(Data records Opens)

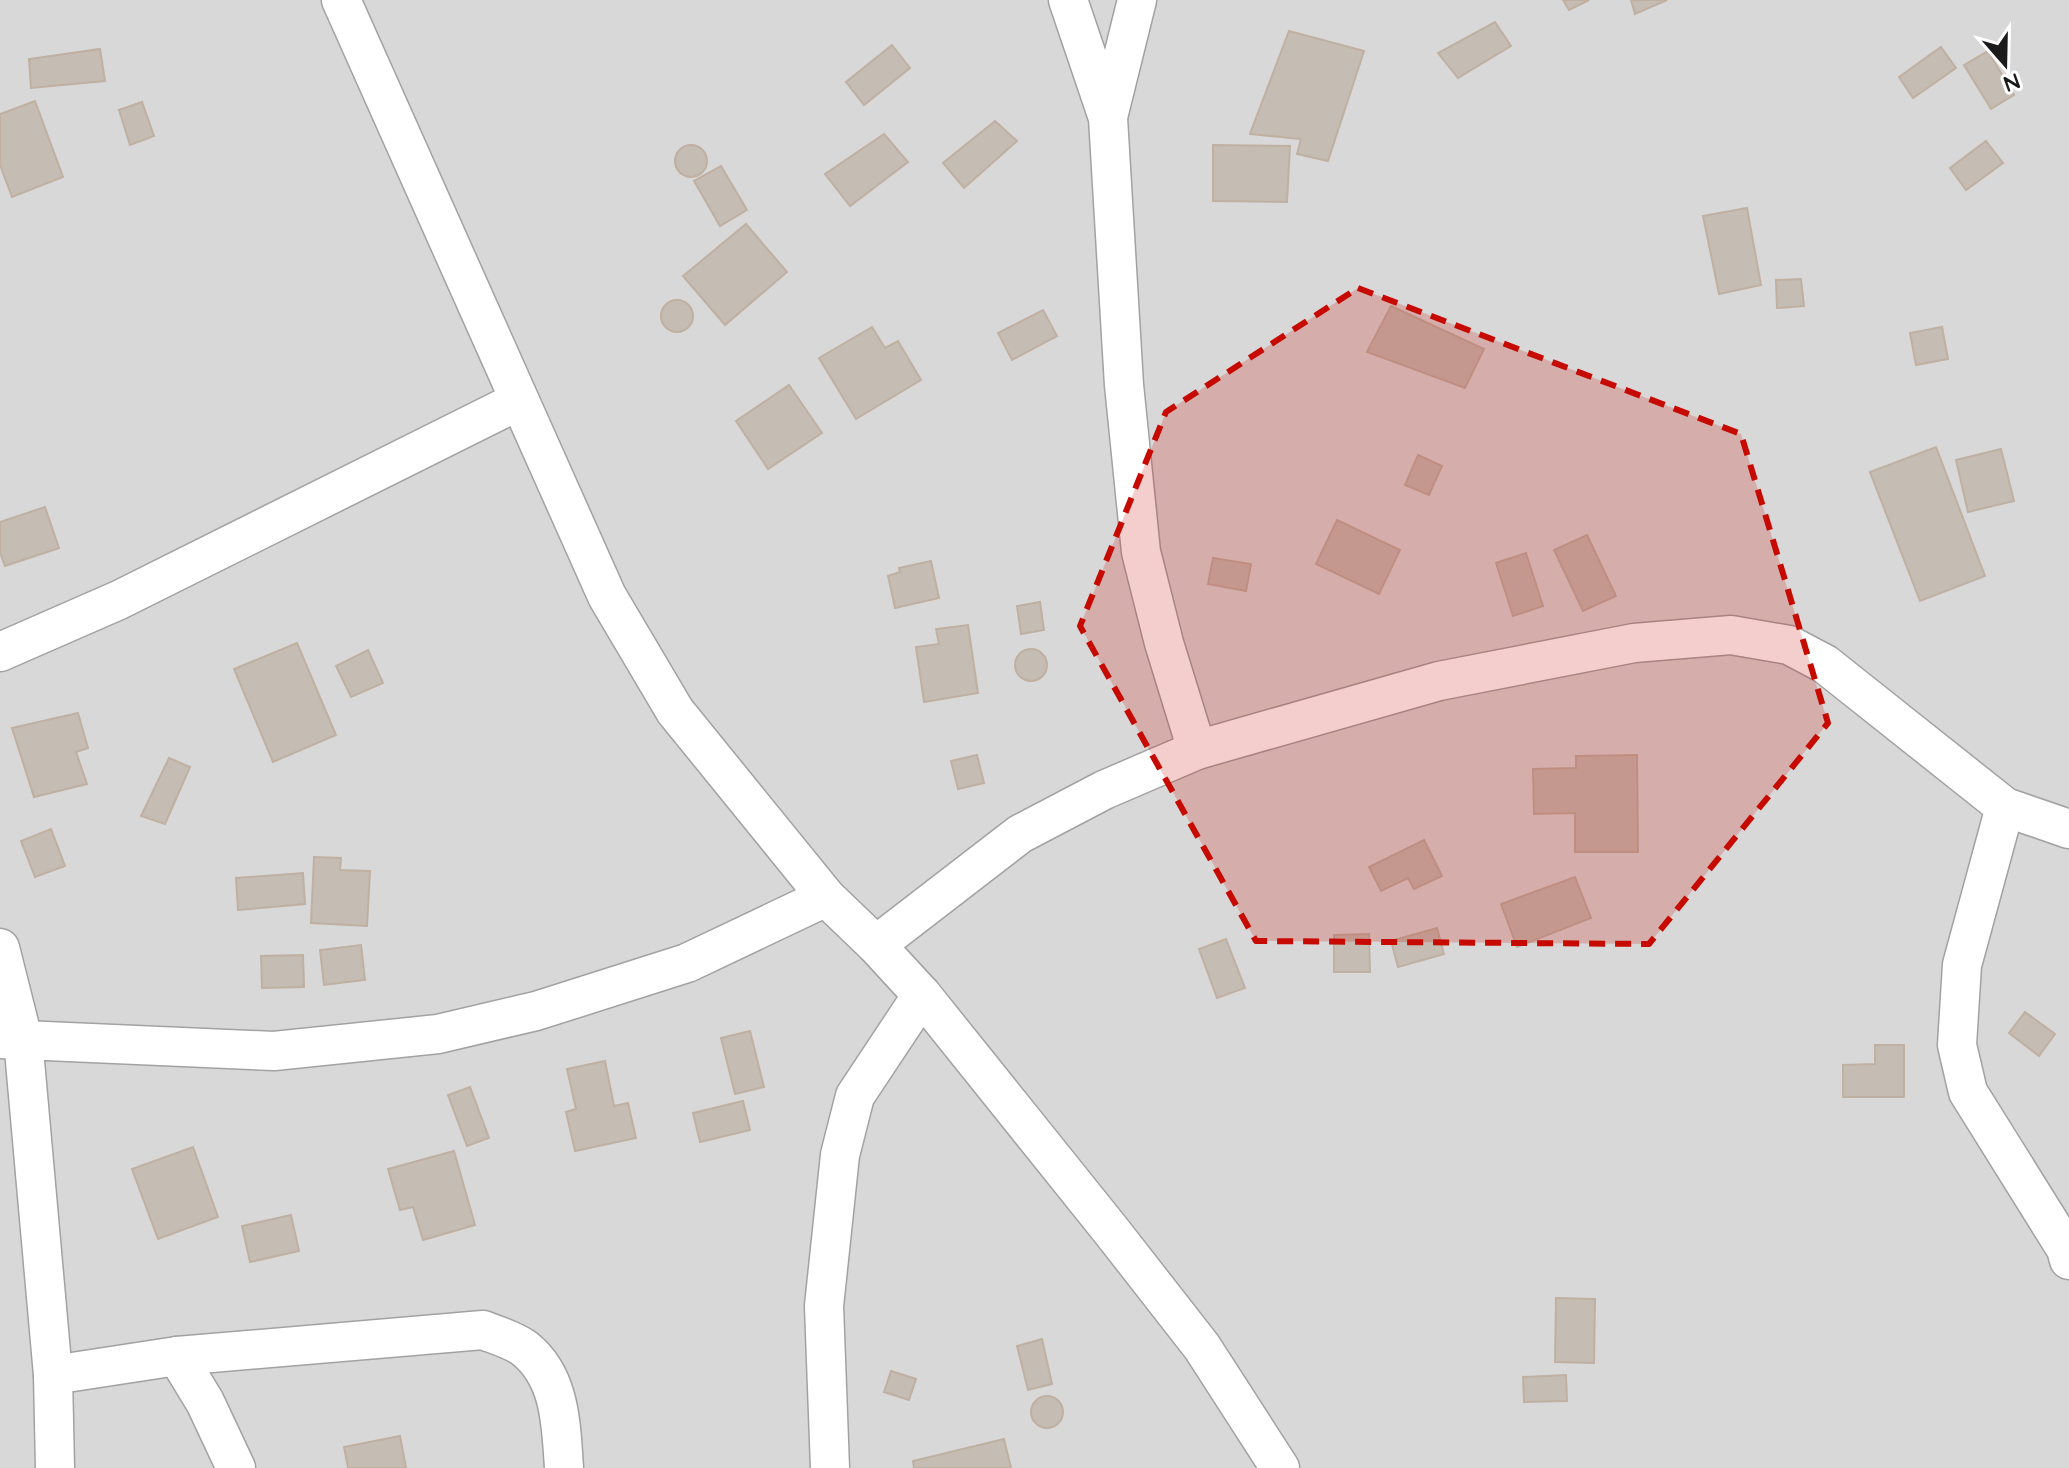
<svg xmlns="http://www.w3.org/2000/svg" width="2069" height="1468" viewBox="0 0 2069 1468" font-family="Quicksand,sans-serif">
	<style>
		.residential { fill: #d9d8d8 }
		.building { fill: #c5bcb3; stroke: #bfb0a2; stroke-width: 2 }
		.lines { fill: none; stroke-linecap: round; stroke-linejoin: round }
		.minor-casing { stroke: #a2a2a2; stroke-width: 41 }
		.minor { stroke: #fff; stroke-width: 38 }
		.marked { fill: #c60a00; fill-opacity: 0.2; stroke: #c60a00; stroke-width: 6; stroke-dasharray: 16 10; stroke-linejoin: round }
	</style>
	<rect width="100%" height="100%" fill="#ede9e0"/>
	<rect class="residential" x="0" y="0" width="2069" height="1468"/>
	<g class="building">
		<polygon points="1563,0 1589,0 1569,10"/>
		<polygon points="1631,0 1667,0 1635,14"/>
		<polygon points="1495,22 1511,46 1458,78 1438,53"/>
		<polygon points="1289,31 1364,51 1328,161 1297,154 1301,139 1250,134"/>
		<polygon points="892,45 910,68 864,105 846,82"/>
		<polygon points="1941,47 1956,68 1913,98 1899,77"/>
		<polygon points="100,49 105,81 31,88 29,59"/>
		<polygon points="1988,51 2014,95 1991,109 1964,65"/>
		<polygon points="35,101 63,177 12,197 0,165 0,114"/>
		<polygon points="142,102 154,136 130,145 119,110"/>
		<polygon points="995,121 1017,141 964,188 943,163"/>
		<polygon points="884,134 908,162 850,206 825,174"/>
		<polygon points="1986,141 2003,163 1966,190 1950,168"/>
		<circle cx="691" cy="161" r="16"/>
		<polygon points="1213,145 1290,146 1287,202 1213,201"/>
		<polygon points="721,166 747,210 720,226 694,181"/>
		<polygon points="1747,208 1761,285 1719,294 1703,216"/>
		<polygon points="746,224 787,272 725,325 683,276"/>
		<polygon points="1801,279 1804,306 1777,308 1776,280"/>
		<circle cx="677" cy="316" r="16"/>
		<polygon points="1391,306 1484,349 1465,388 1367,352"/>
		<polygon points="1043,310 1057,336 1012,360 998,333"/>
		<polygon points="872,327 885,348 898,341 921,380 856,419 819,358"/>
		<polygon points="1942,327 1948,359 1916,365 1910,333"/>
		<polygon points="789,385 822,433 768,469 736,421"/>
		<polygon points="1936,447 1985,576 1920,601 1870,472"/>
		<polygon points="2001,449 2014,501 1968,512 1956,460"/>
		<polygon points="1418,455 1442,466 1429,495 1405,485"/>
		<polygon points="45,507 59,548 5,566 0,552 0,522"/>
		<polygon points="1337,520 1400,550 1379,594 1316,564"/>
		<polygon points="1587,535 1616,596 1583,611 1554,550"/>
		<polygon points="1526,553 1543,606 1513,616 1496,563"/>
		<polygon points="1213,558 1251,564 1246,591 1208,584"/>
		<polygon points="931,561 939,598 895,608 888,576 900,572 899,568"/>
		<polygon points="1040,602 1044,630 1021,634 1017,606"/>
		<polygon points="968,625 978,693 924,702 916,647 939,644 936,629"/>
		<polygon points="297,643 336,735 273,762 234,669"/>
		<circle cx="1031" cy="665" r="16"/>
		<polygon points="368,650 383,683 351,697 336,666"/>
		<polygon points="78,713 88,748 76,752 87,784 34,797 12,728"/>
		<polygon points="977,755 984,783 958,789 951,761"/>
		<polygon points="1637,755 1638,852 1575,852 1575,813 1534,814 1533,769 1576,768 1576,756"/>
		<polygon points="169,758 190,767 165,824 141,816"/>
		<polygon points="51,829 65,866 35,877 21,841"/>
		<polygon points="1424,840 1442,876 1414,889 1408,878 1381,891 1369,867"/>
		<polygon points="314,857 341,858 340,870 370,871 367,926 311,923"/>
		<polygon points="303,873 305,904 238,910 236,878"/>
		<polygon points="1575,877 1591,918 1517,947 1501,904"/>
		<polygon points="1437,928 1444,954 1398,967 1391,941"/>
		<polygon points="1369,934 1370,972 1334,972 1334,935"/>
		<polygon points="1226,939 1245,988 1217,998 1199,949"/>
		<polygon points="361,945 365,980 324,985 320,950"/>
		<polygon points="303,955 304,987 262,988 261,956"/>
		<polygon points="2025,1012 2055,1034 2039,1056 2009,1033"/>
		<polygon points="750,1031 764,1087 735,1094 721,1038"/>
		<polygon points="1875,1045 1904,1045 1904,1097 1843,1097 1843,1065 1875,1064"/>
		<polygon points="605,1061 614,1106 628,1103 636,1138 575,1151 566,1112 576,1109 567,1069"/>
		<polygon points="470,1087 489,1138 467,1146 448,1095"/>
		<polygon points="743,1101 750,1130 700,1142 693,1113"/>
		<polygon points="193,1147 218,1217 158,1239 132,1169"/>
		<polygon points="454,1151 475,1225 423,1240 413,1207 400,1210 388,1169"/>
		<polygon points="291,1215 299,1251 250,1262 242,1226"/>
		<polygon points="1556,1298 1595,1299 1594,1363 1555,1362"/>
		<polygon points="1042,1339 1052,1384 1028,1390 1017,1346"/>
		<polygon points="891,1371 916,1379 909,1400 884,1392"/>
		<polygon points="1566,1375 1567,1401 1524,1402 1523,1377"/>
		<circle cx="1047" cy="1412" r="16"/>
		<polygon points="400,1436 406,1468 348,1468 344,1447"/>
		<polygon points="1004,1439 1011,1468 914,1468 913,1461"/>
	</g>
	<g class="lines">
		<g class="minor-casing">
			<g id="minor">
				<polyline points="341,0 607,596 675,711 826,897 876,945 922,995 1113,1233 1202,1347 1280,1468"/>
				<polyline points="1068,0 1108,118 1124,385 1141,552 1164,643 1197,750"/>
				<polyline points="1108,117 1137,0"/>
				<polyline points="0,652 119,600 518,401"/>
				<polyline points="2005,807 1962,965 1957,1045 1968,1092 2066,1249 2069,1260"/>
				<polyline points="876,945 1020,834 1104,790 1197,750 1439,681 1634,643 1731,635 1789,645 1825,664 2005,807 2069,829"/>
				<polyline points="0,948 23,1039 53,1375 55,1468"/>
				<polyline points="0,1039 274,1051 438,1034 536,1011 687,963 826,897"/>
				<polyline points="177,1356 205,1402 236,1468"/>
				<path d="M53,1375L177,1356L483,1330C496,1335 513,1340 524,1348C561,1377 561,1425 564,1468"/>
				<polyline points="830,1468 824,1306 840,1155 855,1096 922,995"/>
			</g>
		</g>
		<use href="#minor" class="minor"/>
	</g>
	<path class="marked" d="M1358,288L1741,434L1828,723L1649,944L1256,941L1080,626L1166,412Z"/>
	<g transform="translate(2005 64) rotate(160)" stroke="#ffffff" stroke-width="6" paint-order="stroke">
	<path d="M0-6L14 30L0 20L-14 30Z" fill="#1b1b1b"/>
	<text y="-12" font-size="22" font-weight="bold" text-anchor="middle" fill="#1b1b1b">N</text>
	</g>
</svg>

(Data records Closes)

▶ Aim of the task
State how many lines of the data contain the word "font". Nothing besides the number belongs in the reply.

▶ Solution
2